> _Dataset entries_
◆ ◆ ◆ ◆ ◆ ◆ ◆
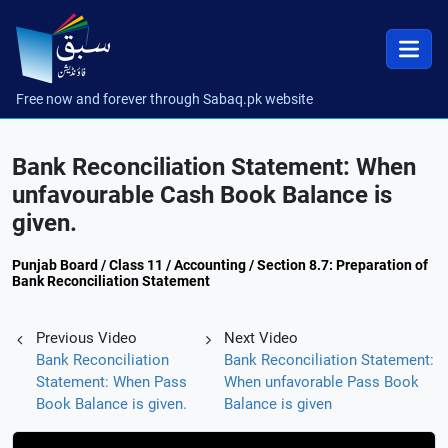
Free now and forever through Sabaq.pk website
Bank Reconciliation Statement: When
unfavourable Cash Book Balance is
given.
Punjab Board / Class 11 / Accounting / Section 8.7: Preparation of
Bank Reconciliation Statement
Previous Video
Next Video
Bank Reconciliation
Bank Reconciliation Statement:
Statement: When Pass
When unfavorable Pass Book
Book Balance is given.
Balance is given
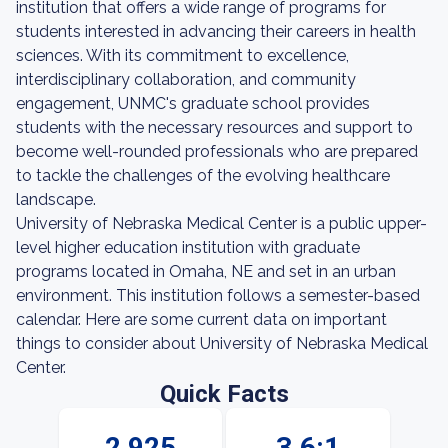
institution that offers a wide range of programs for
students interested in advancing their careers in health
sciences. With its commitment to excellence,
interdisciplinary collaboration, and community
engagement, UNMC's graduate school provides
students with the necessary resources and support to
become well-rounded professionals who are prepared
to tackle the challenges of the evolving healthcare
landscape.
University of Nebraska Medical Center is a public upper-
level higher education institution with graduate
programs located in Omaha, NE and set in an urban
environment. This institution follows a semester-based
calendar. Here are some current data on important
things to consider about University of Nebraska Medical
Center.
Quick Facts
2,925
3.6:1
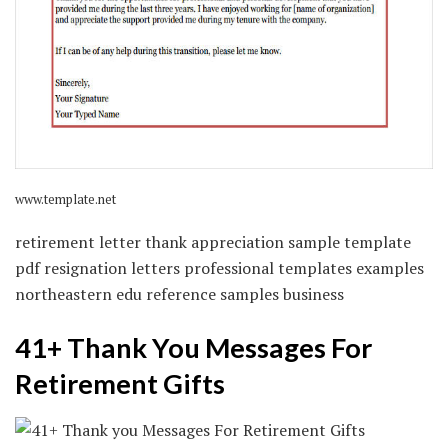
www.template.net
retirement letter thank appreciation sample template
pdf resignation letters professional templates examples
northeastern edu reference samples business
41+ Thank You Messages For
Retirement Gifts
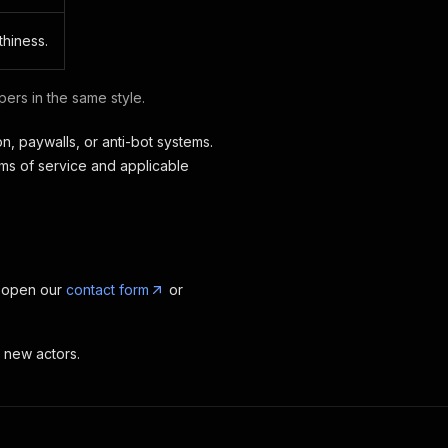
thiness.
ers in the same style.
n, paywalls, or anti-bot systems.
rms of service and applicable
, open our
contact form
or
t new actors.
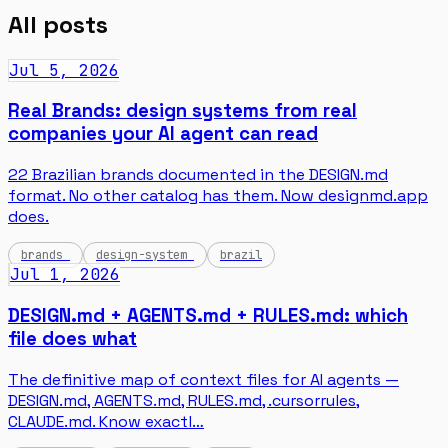
All posts
Jul 5, 2026
Real Brands: design systems from real
companies your AI agent can read
22 Brazilian brands documented in the DESIGN.md
format. No other catalog has them. Now designmd.app
does.
brands
design-system
brazil
Jul 1, 2026
DESIGN.md + AGENTS.md + RULES.md: which
file does what
The definitive map of context files for AI agents —
DESIGN.md, AGENTS.md, RULES.md, .cursorrules,
CLAUDE.md. Know exactl…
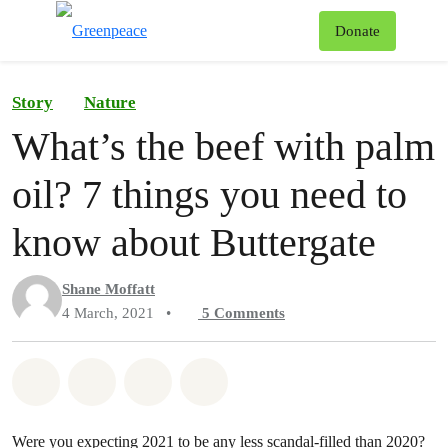
To
Donate
Menu
Story
Nature
What’s the beef with palm
oil? 7 things you need to
know about Buttergate
Shane Moffatt
4 March, 2021
•
5
Comments
Share on Whatsapp
Share on Facebook
Share on Twitter
Share via Email
Were you expecting 2021 to be any less scandal-filled than 2020?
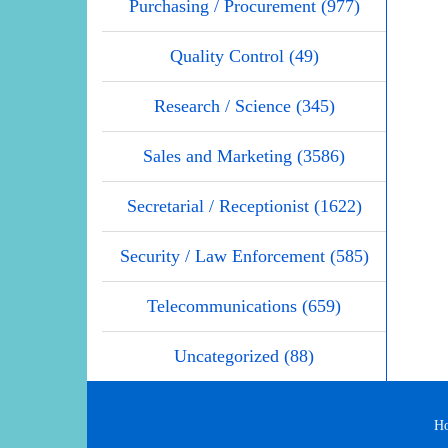
Purchasing / Procurement (977)
Quality Control (49)
Research / Science (345)
Sales and Marketing (3586)
Secretarial / Receptionist (1622)
Security / Law Enforcement (585)
Telecommunications (659)
Uncategorized (88)
H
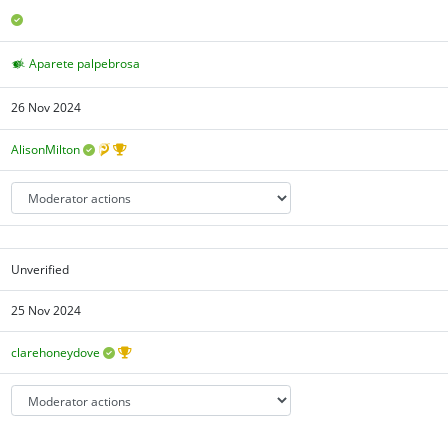
Aparete palpebrosa
26 Nov 2024
AlisonMilton
Unverified
25 Nov 2024
clarehoneydove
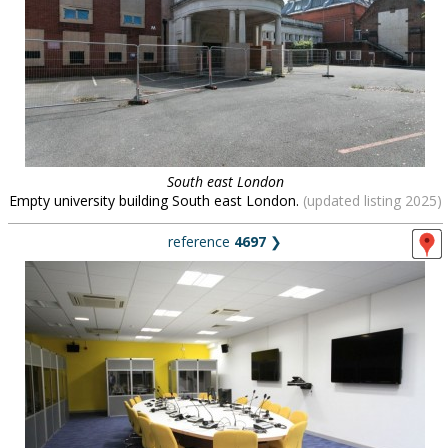
South east London
Empty university building South east London.
(updated listing 2025)
reference
4697
❯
◆ ◆ ◆ ◆ ◆ ◆ ◆
> _WHAT THE TASK REQUIRES_
Go through the records. Copy each line where "Share" appears.

> _EXERCISE ANSWER_
Share on Whatsapp
Share on Facebook
Share on Twitter
Share via Email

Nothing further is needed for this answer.